The senator's demand comes weeks after a portion of a rail bridge collapsed on a street in downtown Syracuse, New York. Although no one was injured, the July 5 incident sheds light on the fact that the agency has just six specialists tasked with overseeing rail bridge inspections and audits, he said.

The bridge is owned by the New York, Susquehanna & Western Railroad, according to local media reports.

"Only three people are responsible for auditing 3,000 privately-owned rail bridges that span across New York State — on top of being responsible for all of the rail bridges in over a dozen of other states," Schumer said in a press release. "It does not take a rail safety expert to know the math simply doesn't add up. The fact that safety concerns could be slipping through the cracks makes it clear as day that we must increase the number of inspectors and rail specialists that audit these critical links nationwide."

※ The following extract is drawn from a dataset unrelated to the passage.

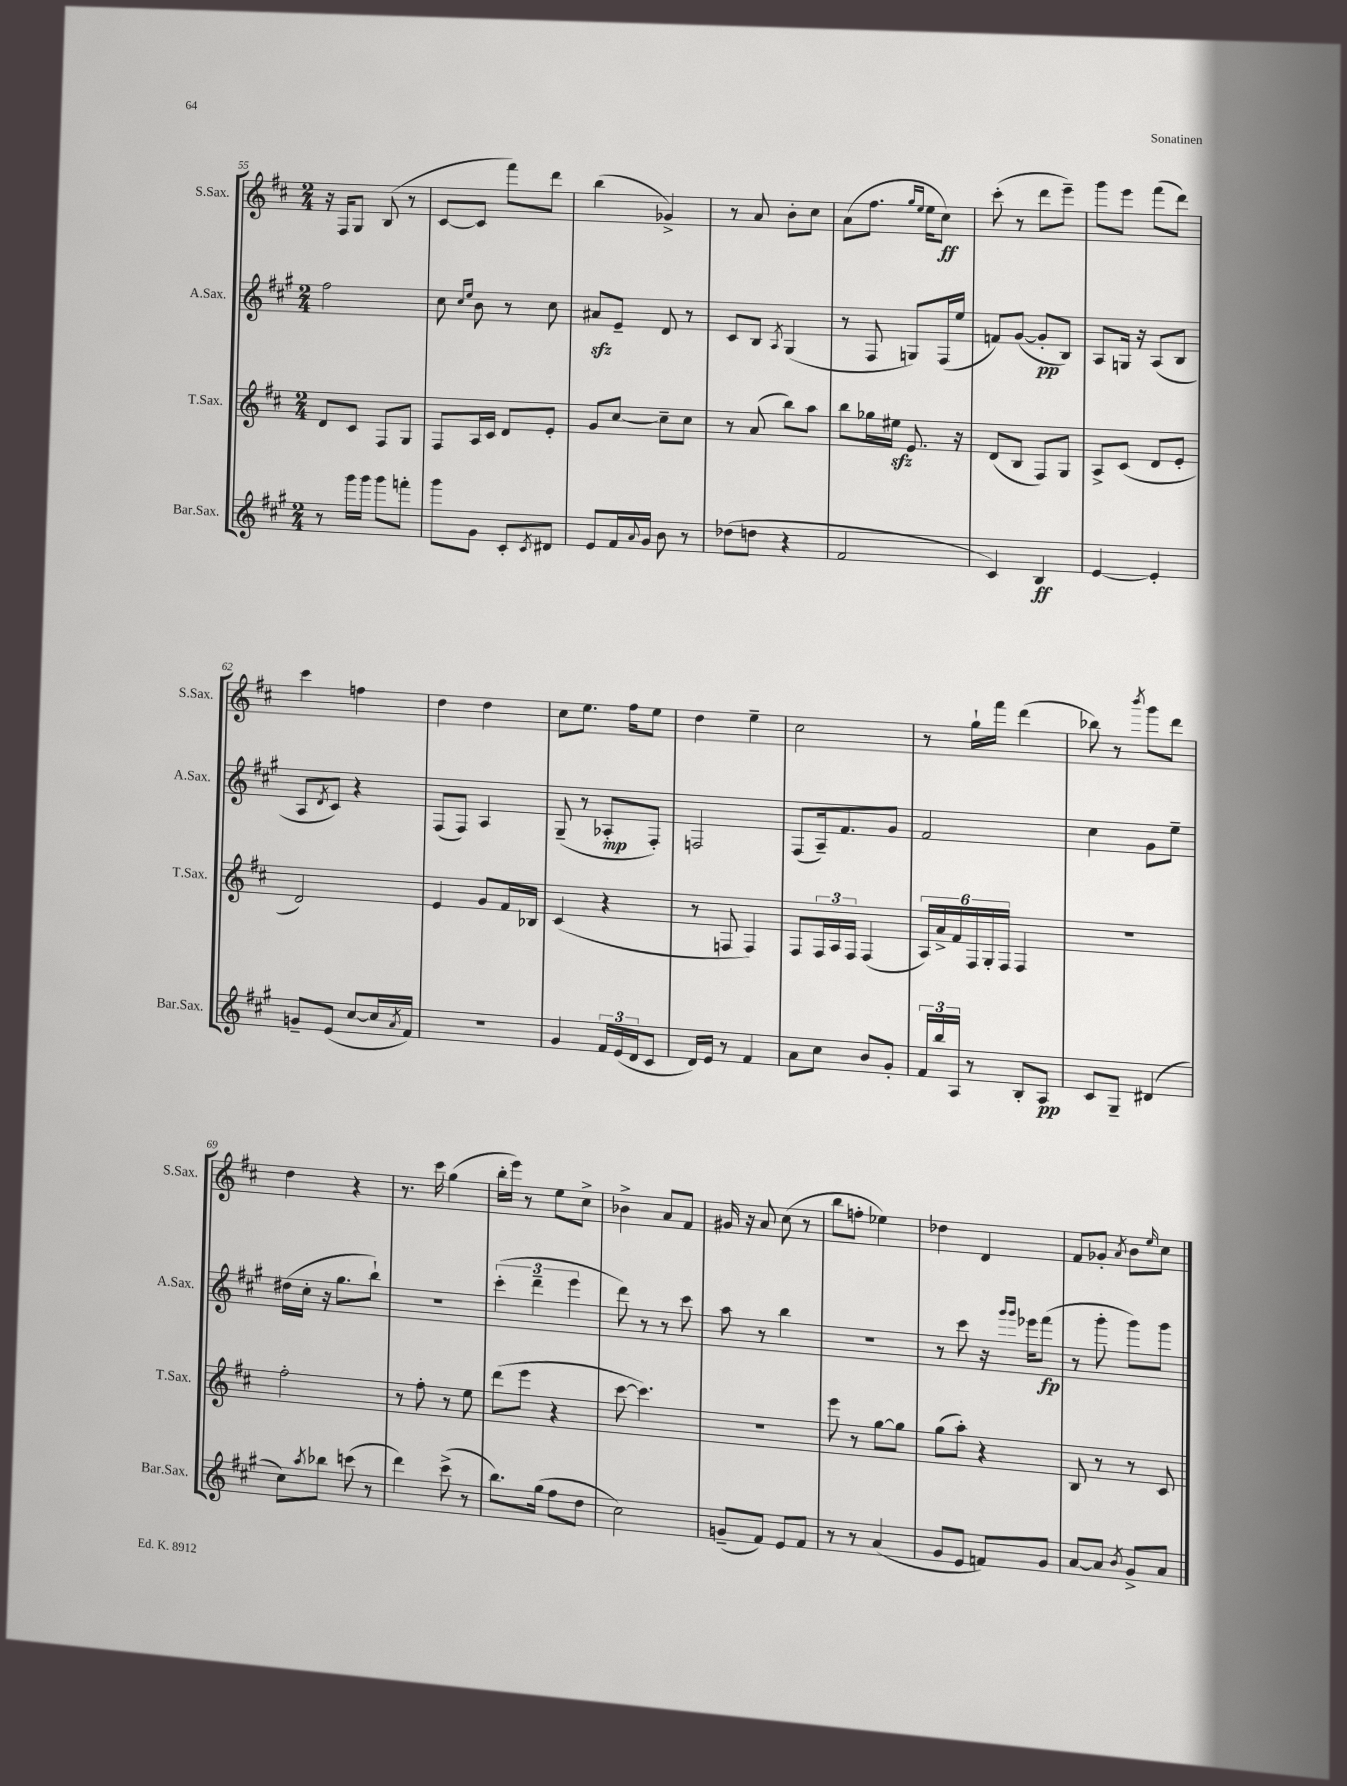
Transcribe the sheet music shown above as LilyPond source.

According to Schumer, only 1 percent of the 70,000 to 100,000 privately owned rail bridges across the nation are audited in any given year.

While public roadway bridges must be inspected at least every other year— a task that in New York State falls to its Department of Transportation — privately owned railroad bridges do not have this same requirement, Schumer said. Instead, railroads are required to self-inspect their bridges annually and are subject to FRA oversight.

"I will continue my push for the FRA to hire more train bridge inspectors so we can ensure that private companies are doing their job and keeping these bridges in top-notch shape. Simply put, we should not be waiting for bridges to collapse and fall onto our streets to do something," Schumer said.